On hospitality.

Monday, July 1, 2019

A few weeks ago, a man was brutally murdered just down the street from our house, his body left near the playground we walk to every day. (I know... most blog posts don't usually start out like this. I should have warned.) We've known for some time that our neighborhood isn't the safest around, but this event made it painfully clear.

Since then, I've been jumpy. It's been my inclination to close doors, to shield our babies from the hate outside these walls. While some measure of caution should obviously be taken, I've acted out of faithless fear.

So reading Rosaria Butterfield's The Gospel Comes with a House Key came at the perfect time. Her writing is convicting, inspiring, and certainly thought-provoking. I lay awake at night wondering how I could serve and love my neighbors instead of hiding from them.
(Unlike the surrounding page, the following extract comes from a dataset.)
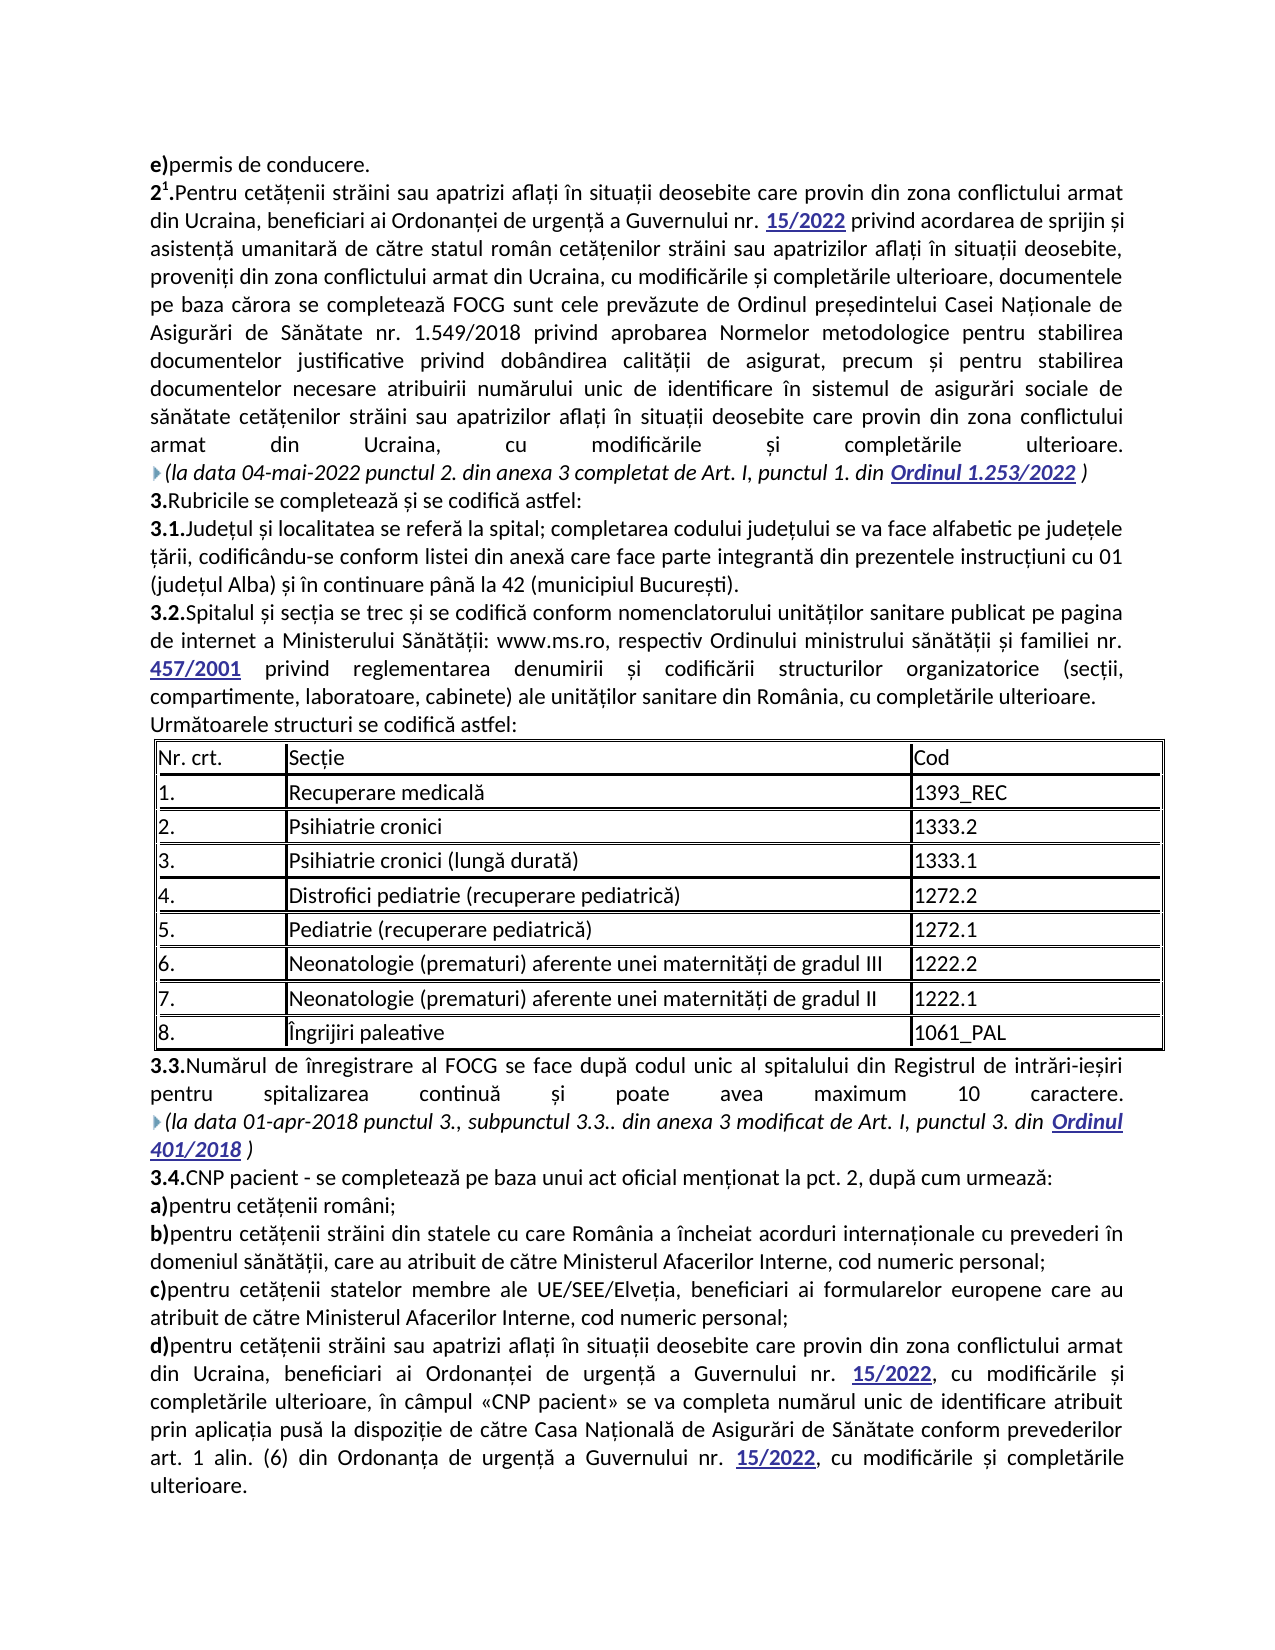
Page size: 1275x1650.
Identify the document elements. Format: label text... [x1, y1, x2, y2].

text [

I started very small: from my kitchen window, I saw our neighbors across the street working on their car. English isn't their first language, but the mother certainly speaks "baby" so I brought Beckham over for an impromptu visit. She immediately reached for him, bounced him in her arms, and beamed. Her boys are grown and this was a sacred moment.

Our conversation quickly turned to the murder in the park - it's heavy on all of our minds - and how it affected their perspective of our neighborhood, even after over a decade of living here.

Dr. Butterfield's frequent admonition is this: "Radically ordinary hospitality is this: using your Christian home in a daily way that seeks to make strangers neighbors, and neighbors family of God." I'm realizing that while I would love to practice nightly table fellowship with neighbors in our home, this season with four little ones makes that highly impractical. We host a weekly community group in our church during the year, and even that feels like a stretch at times.

But as Butterfield writes, "Hospitality shares what there is; that's all. It's not entertainment. It's not supposed to be." Right now, I feel I have very little in the way of margin. Little time, little energy, little money that spills over after our growing family's needs are met. But I can start small. I can take a few steps across the street, share my beautiful baby and a listening ear, and build a bridge.